The recommended exclusion, he added, "would extend to those securities-based derivatives that currently are subject to the greatest legal risk from potential application of the CEA." The legal uncertainties, said Greenspan, "create risks to counter-parties in OTC contracts and, indeed, to our financial system that simply are unacceptable."
Rapid changes in communications technology "portend that time is running out for us to modernize our regulation of financial markets before we lose them and the associated profits and employment opportunities to foreign jurisdictions that impose no such impediments."
The largest futures exchange no longer is the United States, said Greenspan, but in "the heart of Europe. To be sure, no U.S. exchange has yet to lose a major contract to a foreign competitor. But it would be a serious mistake for us to wait for such unmistakable evidence of a loss of international competitiveness before acting...once markets with scale and scope economies are lost, they are very difficult, if not impossible, to recapture."
Besides Greenspan and other Administration offices, the three largest U.S. futures exchanges also testified. Officials from the exchanges said derivatives legislation must give them the opportunity to compete directly with over-the-counter products. Sen. Peter Fitzgerald (R-IL) questioned over-the-counter representatives sharply over whether they would support exempting futures exchanges from regulation so that equivalent products were treated the same.

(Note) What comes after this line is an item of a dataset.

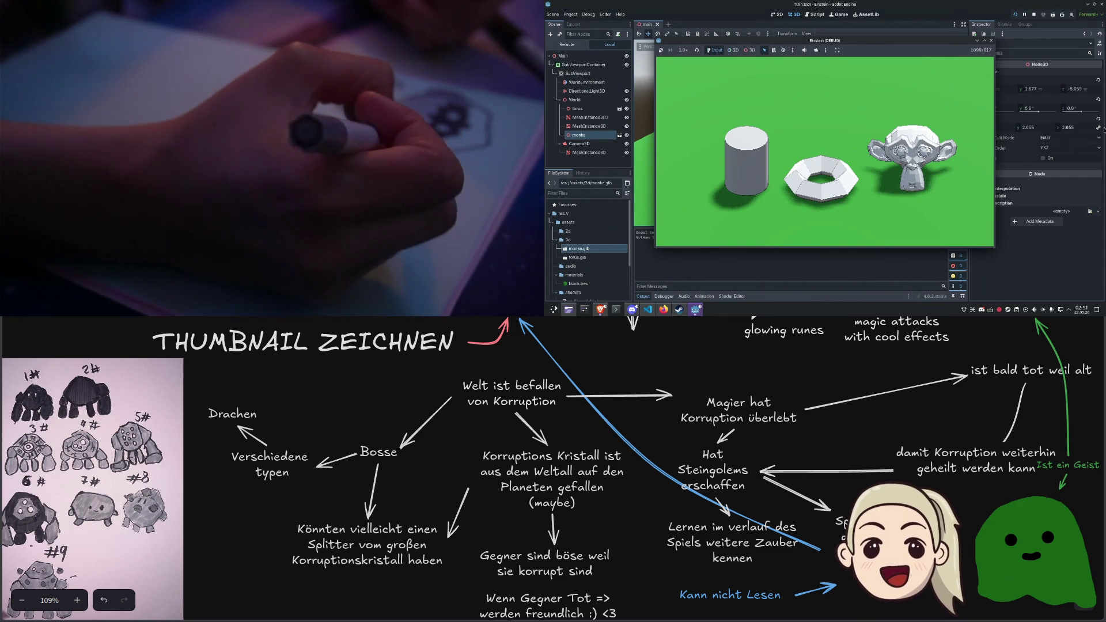
click(984, 40)
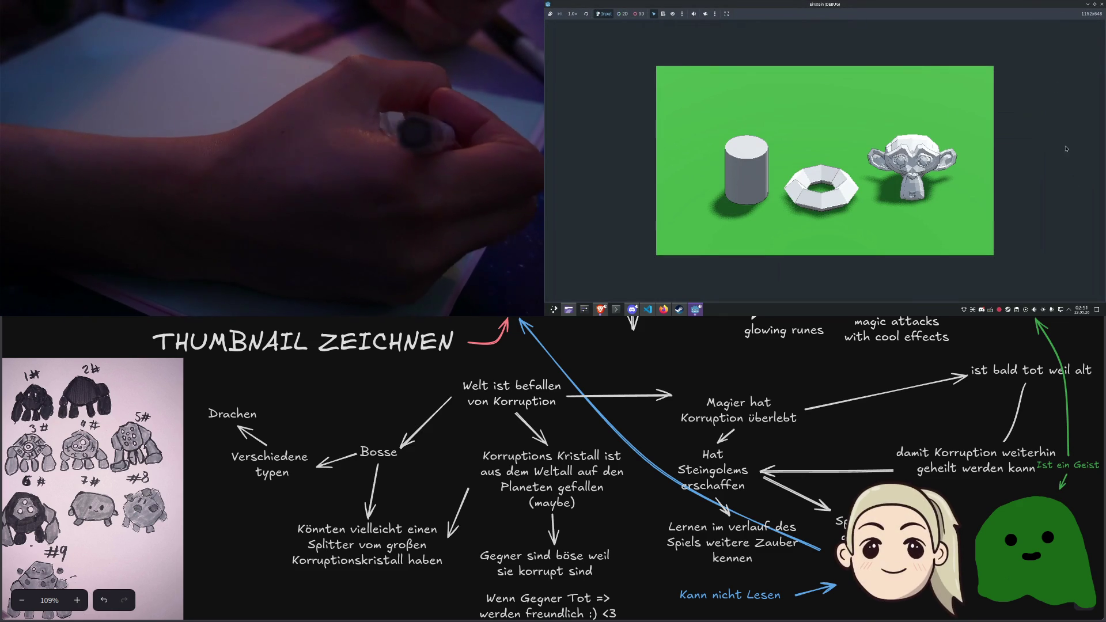
double_click(1002, 5)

However, the committee deferred most discussion of exchange-related issues – like the longstanding ban on futures based on stock of single companies – till later, awaiting reports from regulators later this month that are supposed to shed light on the stock-futures ban and on how the Commodity Futures Trading Commission will deregulate exchanges. Several exchanges repeated Chicago Board of Trade Chairman David Brennan’s comment that new CFTC chairman Bill Rainer is "a breath of fresh air," and the tone of the hearing was markedly more relaxed than a similar gathering in 1998 when then-chair Brooksley Born clashed repeatedly and publicly with fellow Clinton Administration regulators.